Several alternatives to an exercise challenge have been developed including what is called Eucapnic Voluntary Hyperpnoea or EVH.  In this test an athlete breathes a specially formulated, dry, gas mixture at a rapid rate to replicate the conditions of a hard exercise cession.  This is currently the only test recommended by the International Olympic Commission to identify EIB in Olympic athletes.  Unfortunately, the test requires specialized equipment and is not without some risk of precipitating a severe asthma attack.  For this reason the test is not widely available, in spite of the IOC recommendations.

Although an objective diagnostic test for EIB is recommended when possible, another approach to is to treat the athlete with an asthma regimen and see if symptoms improve. I’ll discuss more about this in the next post when I review treatment of EIB.

Exercise Induced Bronchoconstriction: What, When, and Where

Exercise-induced bronchoconstriction or bronchospasm (EIB) is defined as acute airway narrowing occurring as a result of exercise.  In the previous post I discussed that exercise, particularly vigorous, aerobic exercise, frequently triggers symptoms in patients who have a diagnosis of asthma but can also cause asthma symptoms, wheezing, shortness of breath, cough, and chest tightness, in athletes who have never had asthma.

Feeling very short of breath after a hard aerobic workout does not mean that you have asthma.  More often it means you are a bit out of shape.  So how can we tell the difference between symptoms caused by going too hard and symptoms caused by EIB?

One difference is that symptoms of EIB do not track with heart rate.  Getting out of breath because of de-conditioning or exercising beyond your aerobic capacity occurs when you are not able to deliver enough oxygen to your muscles to meet their demand.   Your heart beats rapidly and you breath faster and deeper to try to deliver more oxygen to meet the demand. But once you reach your limit, oxygen-starved muscles cannot keep going and you have to slow down or stop.  When you do, your heart rate and breathing slows and the shortness of breath and sensation of air hunger quickly improves.

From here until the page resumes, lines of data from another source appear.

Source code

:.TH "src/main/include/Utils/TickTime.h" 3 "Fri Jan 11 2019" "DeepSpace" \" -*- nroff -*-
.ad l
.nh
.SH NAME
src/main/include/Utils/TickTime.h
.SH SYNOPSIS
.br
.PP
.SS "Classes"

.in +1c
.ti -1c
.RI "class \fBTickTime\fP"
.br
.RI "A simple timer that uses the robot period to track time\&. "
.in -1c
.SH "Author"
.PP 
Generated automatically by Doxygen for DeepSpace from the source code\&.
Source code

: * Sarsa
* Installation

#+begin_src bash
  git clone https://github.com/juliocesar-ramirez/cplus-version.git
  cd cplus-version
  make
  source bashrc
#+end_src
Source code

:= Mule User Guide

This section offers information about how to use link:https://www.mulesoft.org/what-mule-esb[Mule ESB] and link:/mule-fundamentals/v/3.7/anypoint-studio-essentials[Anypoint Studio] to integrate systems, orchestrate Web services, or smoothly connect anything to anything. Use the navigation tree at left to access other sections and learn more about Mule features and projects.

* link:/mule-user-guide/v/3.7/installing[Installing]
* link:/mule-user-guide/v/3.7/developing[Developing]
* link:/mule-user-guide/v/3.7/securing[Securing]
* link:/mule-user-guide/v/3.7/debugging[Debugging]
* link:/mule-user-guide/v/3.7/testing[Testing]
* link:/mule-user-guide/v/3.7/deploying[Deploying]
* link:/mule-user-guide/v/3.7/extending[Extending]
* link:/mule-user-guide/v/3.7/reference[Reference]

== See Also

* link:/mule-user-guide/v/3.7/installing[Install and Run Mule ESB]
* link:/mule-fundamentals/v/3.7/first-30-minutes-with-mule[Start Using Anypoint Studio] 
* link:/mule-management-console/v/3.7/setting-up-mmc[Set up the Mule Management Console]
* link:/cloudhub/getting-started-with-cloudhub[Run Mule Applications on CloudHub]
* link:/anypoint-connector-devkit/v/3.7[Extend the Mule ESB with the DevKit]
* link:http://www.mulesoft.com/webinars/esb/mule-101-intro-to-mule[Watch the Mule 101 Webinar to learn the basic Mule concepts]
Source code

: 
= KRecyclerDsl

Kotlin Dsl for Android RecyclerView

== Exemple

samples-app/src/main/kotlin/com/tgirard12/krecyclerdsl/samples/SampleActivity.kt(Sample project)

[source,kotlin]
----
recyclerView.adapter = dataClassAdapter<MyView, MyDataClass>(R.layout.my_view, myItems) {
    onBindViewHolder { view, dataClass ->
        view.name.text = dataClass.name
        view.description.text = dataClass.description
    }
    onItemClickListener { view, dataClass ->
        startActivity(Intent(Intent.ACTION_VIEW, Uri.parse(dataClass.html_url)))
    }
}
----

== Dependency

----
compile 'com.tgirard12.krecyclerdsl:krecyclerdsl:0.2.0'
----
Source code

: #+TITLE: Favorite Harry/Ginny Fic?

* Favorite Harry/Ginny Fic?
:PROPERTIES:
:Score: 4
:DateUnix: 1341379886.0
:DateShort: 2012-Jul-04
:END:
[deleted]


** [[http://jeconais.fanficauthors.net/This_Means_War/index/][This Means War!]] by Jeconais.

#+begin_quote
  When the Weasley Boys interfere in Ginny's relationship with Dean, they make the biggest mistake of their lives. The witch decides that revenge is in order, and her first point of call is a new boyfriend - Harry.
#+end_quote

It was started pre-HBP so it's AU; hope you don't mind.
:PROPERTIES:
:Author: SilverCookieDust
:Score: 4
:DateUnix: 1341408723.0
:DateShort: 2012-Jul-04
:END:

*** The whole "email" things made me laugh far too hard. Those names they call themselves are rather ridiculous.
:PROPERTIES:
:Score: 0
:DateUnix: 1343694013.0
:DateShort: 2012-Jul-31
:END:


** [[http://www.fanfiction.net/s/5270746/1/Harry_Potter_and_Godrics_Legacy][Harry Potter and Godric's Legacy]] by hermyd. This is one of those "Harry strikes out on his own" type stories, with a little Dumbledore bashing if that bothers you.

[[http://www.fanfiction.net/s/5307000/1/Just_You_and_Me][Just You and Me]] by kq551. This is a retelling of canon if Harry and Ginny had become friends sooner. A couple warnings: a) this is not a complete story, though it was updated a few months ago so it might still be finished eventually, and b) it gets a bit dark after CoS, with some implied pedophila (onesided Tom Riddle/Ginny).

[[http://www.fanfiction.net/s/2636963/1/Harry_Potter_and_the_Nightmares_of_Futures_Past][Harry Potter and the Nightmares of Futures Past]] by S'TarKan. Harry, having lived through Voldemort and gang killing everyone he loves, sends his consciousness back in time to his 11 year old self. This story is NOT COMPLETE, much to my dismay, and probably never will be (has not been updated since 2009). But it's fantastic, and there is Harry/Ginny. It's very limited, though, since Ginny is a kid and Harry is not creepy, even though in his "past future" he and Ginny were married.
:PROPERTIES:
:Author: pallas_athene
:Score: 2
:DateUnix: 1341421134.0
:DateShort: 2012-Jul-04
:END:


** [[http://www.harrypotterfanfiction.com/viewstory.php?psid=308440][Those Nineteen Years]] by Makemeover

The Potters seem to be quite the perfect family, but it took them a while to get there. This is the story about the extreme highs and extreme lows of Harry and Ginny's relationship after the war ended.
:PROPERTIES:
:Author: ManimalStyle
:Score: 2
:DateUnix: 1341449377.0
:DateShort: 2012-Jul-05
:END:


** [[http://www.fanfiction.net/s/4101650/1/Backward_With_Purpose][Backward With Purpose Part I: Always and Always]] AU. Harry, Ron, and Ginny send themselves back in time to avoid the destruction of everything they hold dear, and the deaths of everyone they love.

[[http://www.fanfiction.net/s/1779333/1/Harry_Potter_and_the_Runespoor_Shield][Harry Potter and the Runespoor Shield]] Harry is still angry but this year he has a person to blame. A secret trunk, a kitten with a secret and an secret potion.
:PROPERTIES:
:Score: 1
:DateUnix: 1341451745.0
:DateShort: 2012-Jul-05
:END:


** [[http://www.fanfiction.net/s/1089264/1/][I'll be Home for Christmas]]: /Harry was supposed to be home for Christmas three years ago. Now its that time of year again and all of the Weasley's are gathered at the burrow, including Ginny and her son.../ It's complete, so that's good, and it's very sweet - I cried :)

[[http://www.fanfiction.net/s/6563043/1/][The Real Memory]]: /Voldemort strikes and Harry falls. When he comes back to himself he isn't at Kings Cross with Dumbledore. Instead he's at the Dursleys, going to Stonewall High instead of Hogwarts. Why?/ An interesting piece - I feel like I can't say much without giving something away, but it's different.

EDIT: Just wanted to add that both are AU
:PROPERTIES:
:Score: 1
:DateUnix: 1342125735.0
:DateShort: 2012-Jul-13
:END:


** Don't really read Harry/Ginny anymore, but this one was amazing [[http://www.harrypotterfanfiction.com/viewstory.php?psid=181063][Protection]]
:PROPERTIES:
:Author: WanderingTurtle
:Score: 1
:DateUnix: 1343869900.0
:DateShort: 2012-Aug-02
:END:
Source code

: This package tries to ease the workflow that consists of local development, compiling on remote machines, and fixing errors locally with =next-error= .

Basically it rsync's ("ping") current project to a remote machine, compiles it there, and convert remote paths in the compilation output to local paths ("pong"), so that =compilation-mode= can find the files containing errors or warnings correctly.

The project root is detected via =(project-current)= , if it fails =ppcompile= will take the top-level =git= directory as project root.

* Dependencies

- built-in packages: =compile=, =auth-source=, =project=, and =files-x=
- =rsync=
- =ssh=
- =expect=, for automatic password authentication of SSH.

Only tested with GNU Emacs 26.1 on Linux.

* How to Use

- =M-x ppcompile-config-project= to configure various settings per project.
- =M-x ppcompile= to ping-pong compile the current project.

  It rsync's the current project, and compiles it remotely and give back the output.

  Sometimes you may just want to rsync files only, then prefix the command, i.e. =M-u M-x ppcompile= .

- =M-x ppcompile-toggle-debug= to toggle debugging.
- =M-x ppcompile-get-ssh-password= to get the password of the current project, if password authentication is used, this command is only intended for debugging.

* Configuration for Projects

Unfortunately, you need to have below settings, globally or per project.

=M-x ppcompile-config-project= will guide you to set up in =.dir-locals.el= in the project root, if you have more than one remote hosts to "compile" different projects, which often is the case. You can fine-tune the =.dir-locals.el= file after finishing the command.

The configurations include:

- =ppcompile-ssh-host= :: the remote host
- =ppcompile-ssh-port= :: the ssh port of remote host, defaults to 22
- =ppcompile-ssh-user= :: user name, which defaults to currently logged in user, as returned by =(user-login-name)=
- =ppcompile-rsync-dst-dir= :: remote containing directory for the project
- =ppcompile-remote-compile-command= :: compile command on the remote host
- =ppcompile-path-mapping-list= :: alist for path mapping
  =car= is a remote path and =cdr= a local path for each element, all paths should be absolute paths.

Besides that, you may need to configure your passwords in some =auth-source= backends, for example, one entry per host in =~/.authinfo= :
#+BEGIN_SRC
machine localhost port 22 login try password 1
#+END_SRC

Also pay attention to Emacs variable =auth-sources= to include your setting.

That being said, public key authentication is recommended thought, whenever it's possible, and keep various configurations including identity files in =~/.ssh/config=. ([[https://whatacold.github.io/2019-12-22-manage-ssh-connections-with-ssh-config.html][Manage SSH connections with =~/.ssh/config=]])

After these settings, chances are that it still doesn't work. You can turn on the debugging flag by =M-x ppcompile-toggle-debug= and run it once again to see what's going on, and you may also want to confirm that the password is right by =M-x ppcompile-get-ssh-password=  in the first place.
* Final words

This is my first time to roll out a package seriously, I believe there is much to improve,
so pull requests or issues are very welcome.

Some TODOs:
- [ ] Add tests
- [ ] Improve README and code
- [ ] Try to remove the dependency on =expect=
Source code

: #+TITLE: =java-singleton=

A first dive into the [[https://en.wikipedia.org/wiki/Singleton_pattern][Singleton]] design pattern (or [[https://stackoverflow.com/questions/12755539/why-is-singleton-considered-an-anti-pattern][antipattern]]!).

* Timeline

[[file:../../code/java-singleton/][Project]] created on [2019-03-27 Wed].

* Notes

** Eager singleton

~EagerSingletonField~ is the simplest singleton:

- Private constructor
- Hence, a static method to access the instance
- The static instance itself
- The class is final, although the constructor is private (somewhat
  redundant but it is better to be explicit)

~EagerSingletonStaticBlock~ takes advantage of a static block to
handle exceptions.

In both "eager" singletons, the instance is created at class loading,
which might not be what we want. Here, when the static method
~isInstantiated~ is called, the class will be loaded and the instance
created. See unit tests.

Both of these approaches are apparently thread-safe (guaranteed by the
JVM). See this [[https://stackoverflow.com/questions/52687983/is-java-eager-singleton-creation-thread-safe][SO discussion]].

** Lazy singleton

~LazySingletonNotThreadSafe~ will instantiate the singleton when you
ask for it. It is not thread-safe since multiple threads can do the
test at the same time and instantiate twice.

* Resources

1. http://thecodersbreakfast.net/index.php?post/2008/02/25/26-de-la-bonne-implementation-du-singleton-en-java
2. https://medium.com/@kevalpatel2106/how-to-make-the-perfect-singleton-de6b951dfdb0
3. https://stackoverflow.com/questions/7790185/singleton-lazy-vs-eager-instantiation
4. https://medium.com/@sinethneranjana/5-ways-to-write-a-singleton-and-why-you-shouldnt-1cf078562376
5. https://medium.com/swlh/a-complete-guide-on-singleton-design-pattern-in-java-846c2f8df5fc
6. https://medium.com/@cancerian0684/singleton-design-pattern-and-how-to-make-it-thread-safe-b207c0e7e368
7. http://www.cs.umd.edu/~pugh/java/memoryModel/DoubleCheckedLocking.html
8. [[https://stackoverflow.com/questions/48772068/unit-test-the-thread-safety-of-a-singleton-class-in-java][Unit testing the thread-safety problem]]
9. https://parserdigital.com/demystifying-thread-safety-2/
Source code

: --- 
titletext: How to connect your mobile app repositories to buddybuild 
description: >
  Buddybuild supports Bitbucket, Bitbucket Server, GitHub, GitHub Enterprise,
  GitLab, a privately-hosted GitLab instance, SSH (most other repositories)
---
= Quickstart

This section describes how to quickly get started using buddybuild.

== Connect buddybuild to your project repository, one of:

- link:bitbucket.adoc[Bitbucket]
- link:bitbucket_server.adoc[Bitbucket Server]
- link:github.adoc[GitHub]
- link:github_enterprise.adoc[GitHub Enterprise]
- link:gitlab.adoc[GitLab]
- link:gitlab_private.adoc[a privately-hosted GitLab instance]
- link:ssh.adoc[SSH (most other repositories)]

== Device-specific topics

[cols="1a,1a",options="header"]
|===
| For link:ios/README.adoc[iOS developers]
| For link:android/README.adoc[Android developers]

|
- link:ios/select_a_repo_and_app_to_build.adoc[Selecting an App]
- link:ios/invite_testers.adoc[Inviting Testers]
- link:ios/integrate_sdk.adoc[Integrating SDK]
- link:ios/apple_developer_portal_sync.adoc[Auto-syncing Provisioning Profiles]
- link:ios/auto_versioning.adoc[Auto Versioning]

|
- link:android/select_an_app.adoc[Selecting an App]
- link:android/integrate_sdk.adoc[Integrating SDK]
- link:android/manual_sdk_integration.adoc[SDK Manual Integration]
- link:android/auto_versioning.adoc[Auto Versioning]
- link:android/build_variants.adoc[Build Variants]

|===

With EIB however, symptoms do not usually begin until well into an exercise cession, and most importantly, will continue for 30 to 60 minutes after exercising has stopped.

In fact, it is believed that rapid breathing during exercise has a cooling and drying effect on the lining of the airways, which in patients with EIB triggers inflammation.  This inflammation is similar to an allergic asthma attack and will continue after exercising has stopped.  Because cooling and drying of the airways triggers inflammation, symptoms of EIB are more likely to occur during periods of exercise out of doors when the air is cold and dry.   Other environmental conditions that have been found to contribute to EIB include high ozone and particulate levels in the air.

Cold, dry air with high ozone and particulate levels describe conditions frequently encountered in Phoenix and other desert communities in the fall and winter. Athletes involved in aerobic sports requiring high respiratory volumes over an extended period of time such as runners and cyclists are most vulnerable. In fact, exercise induced bronchoconstriction occurs in up to 15% of distance runners.

I will review diagnosis and treatment options for EIB in future posts.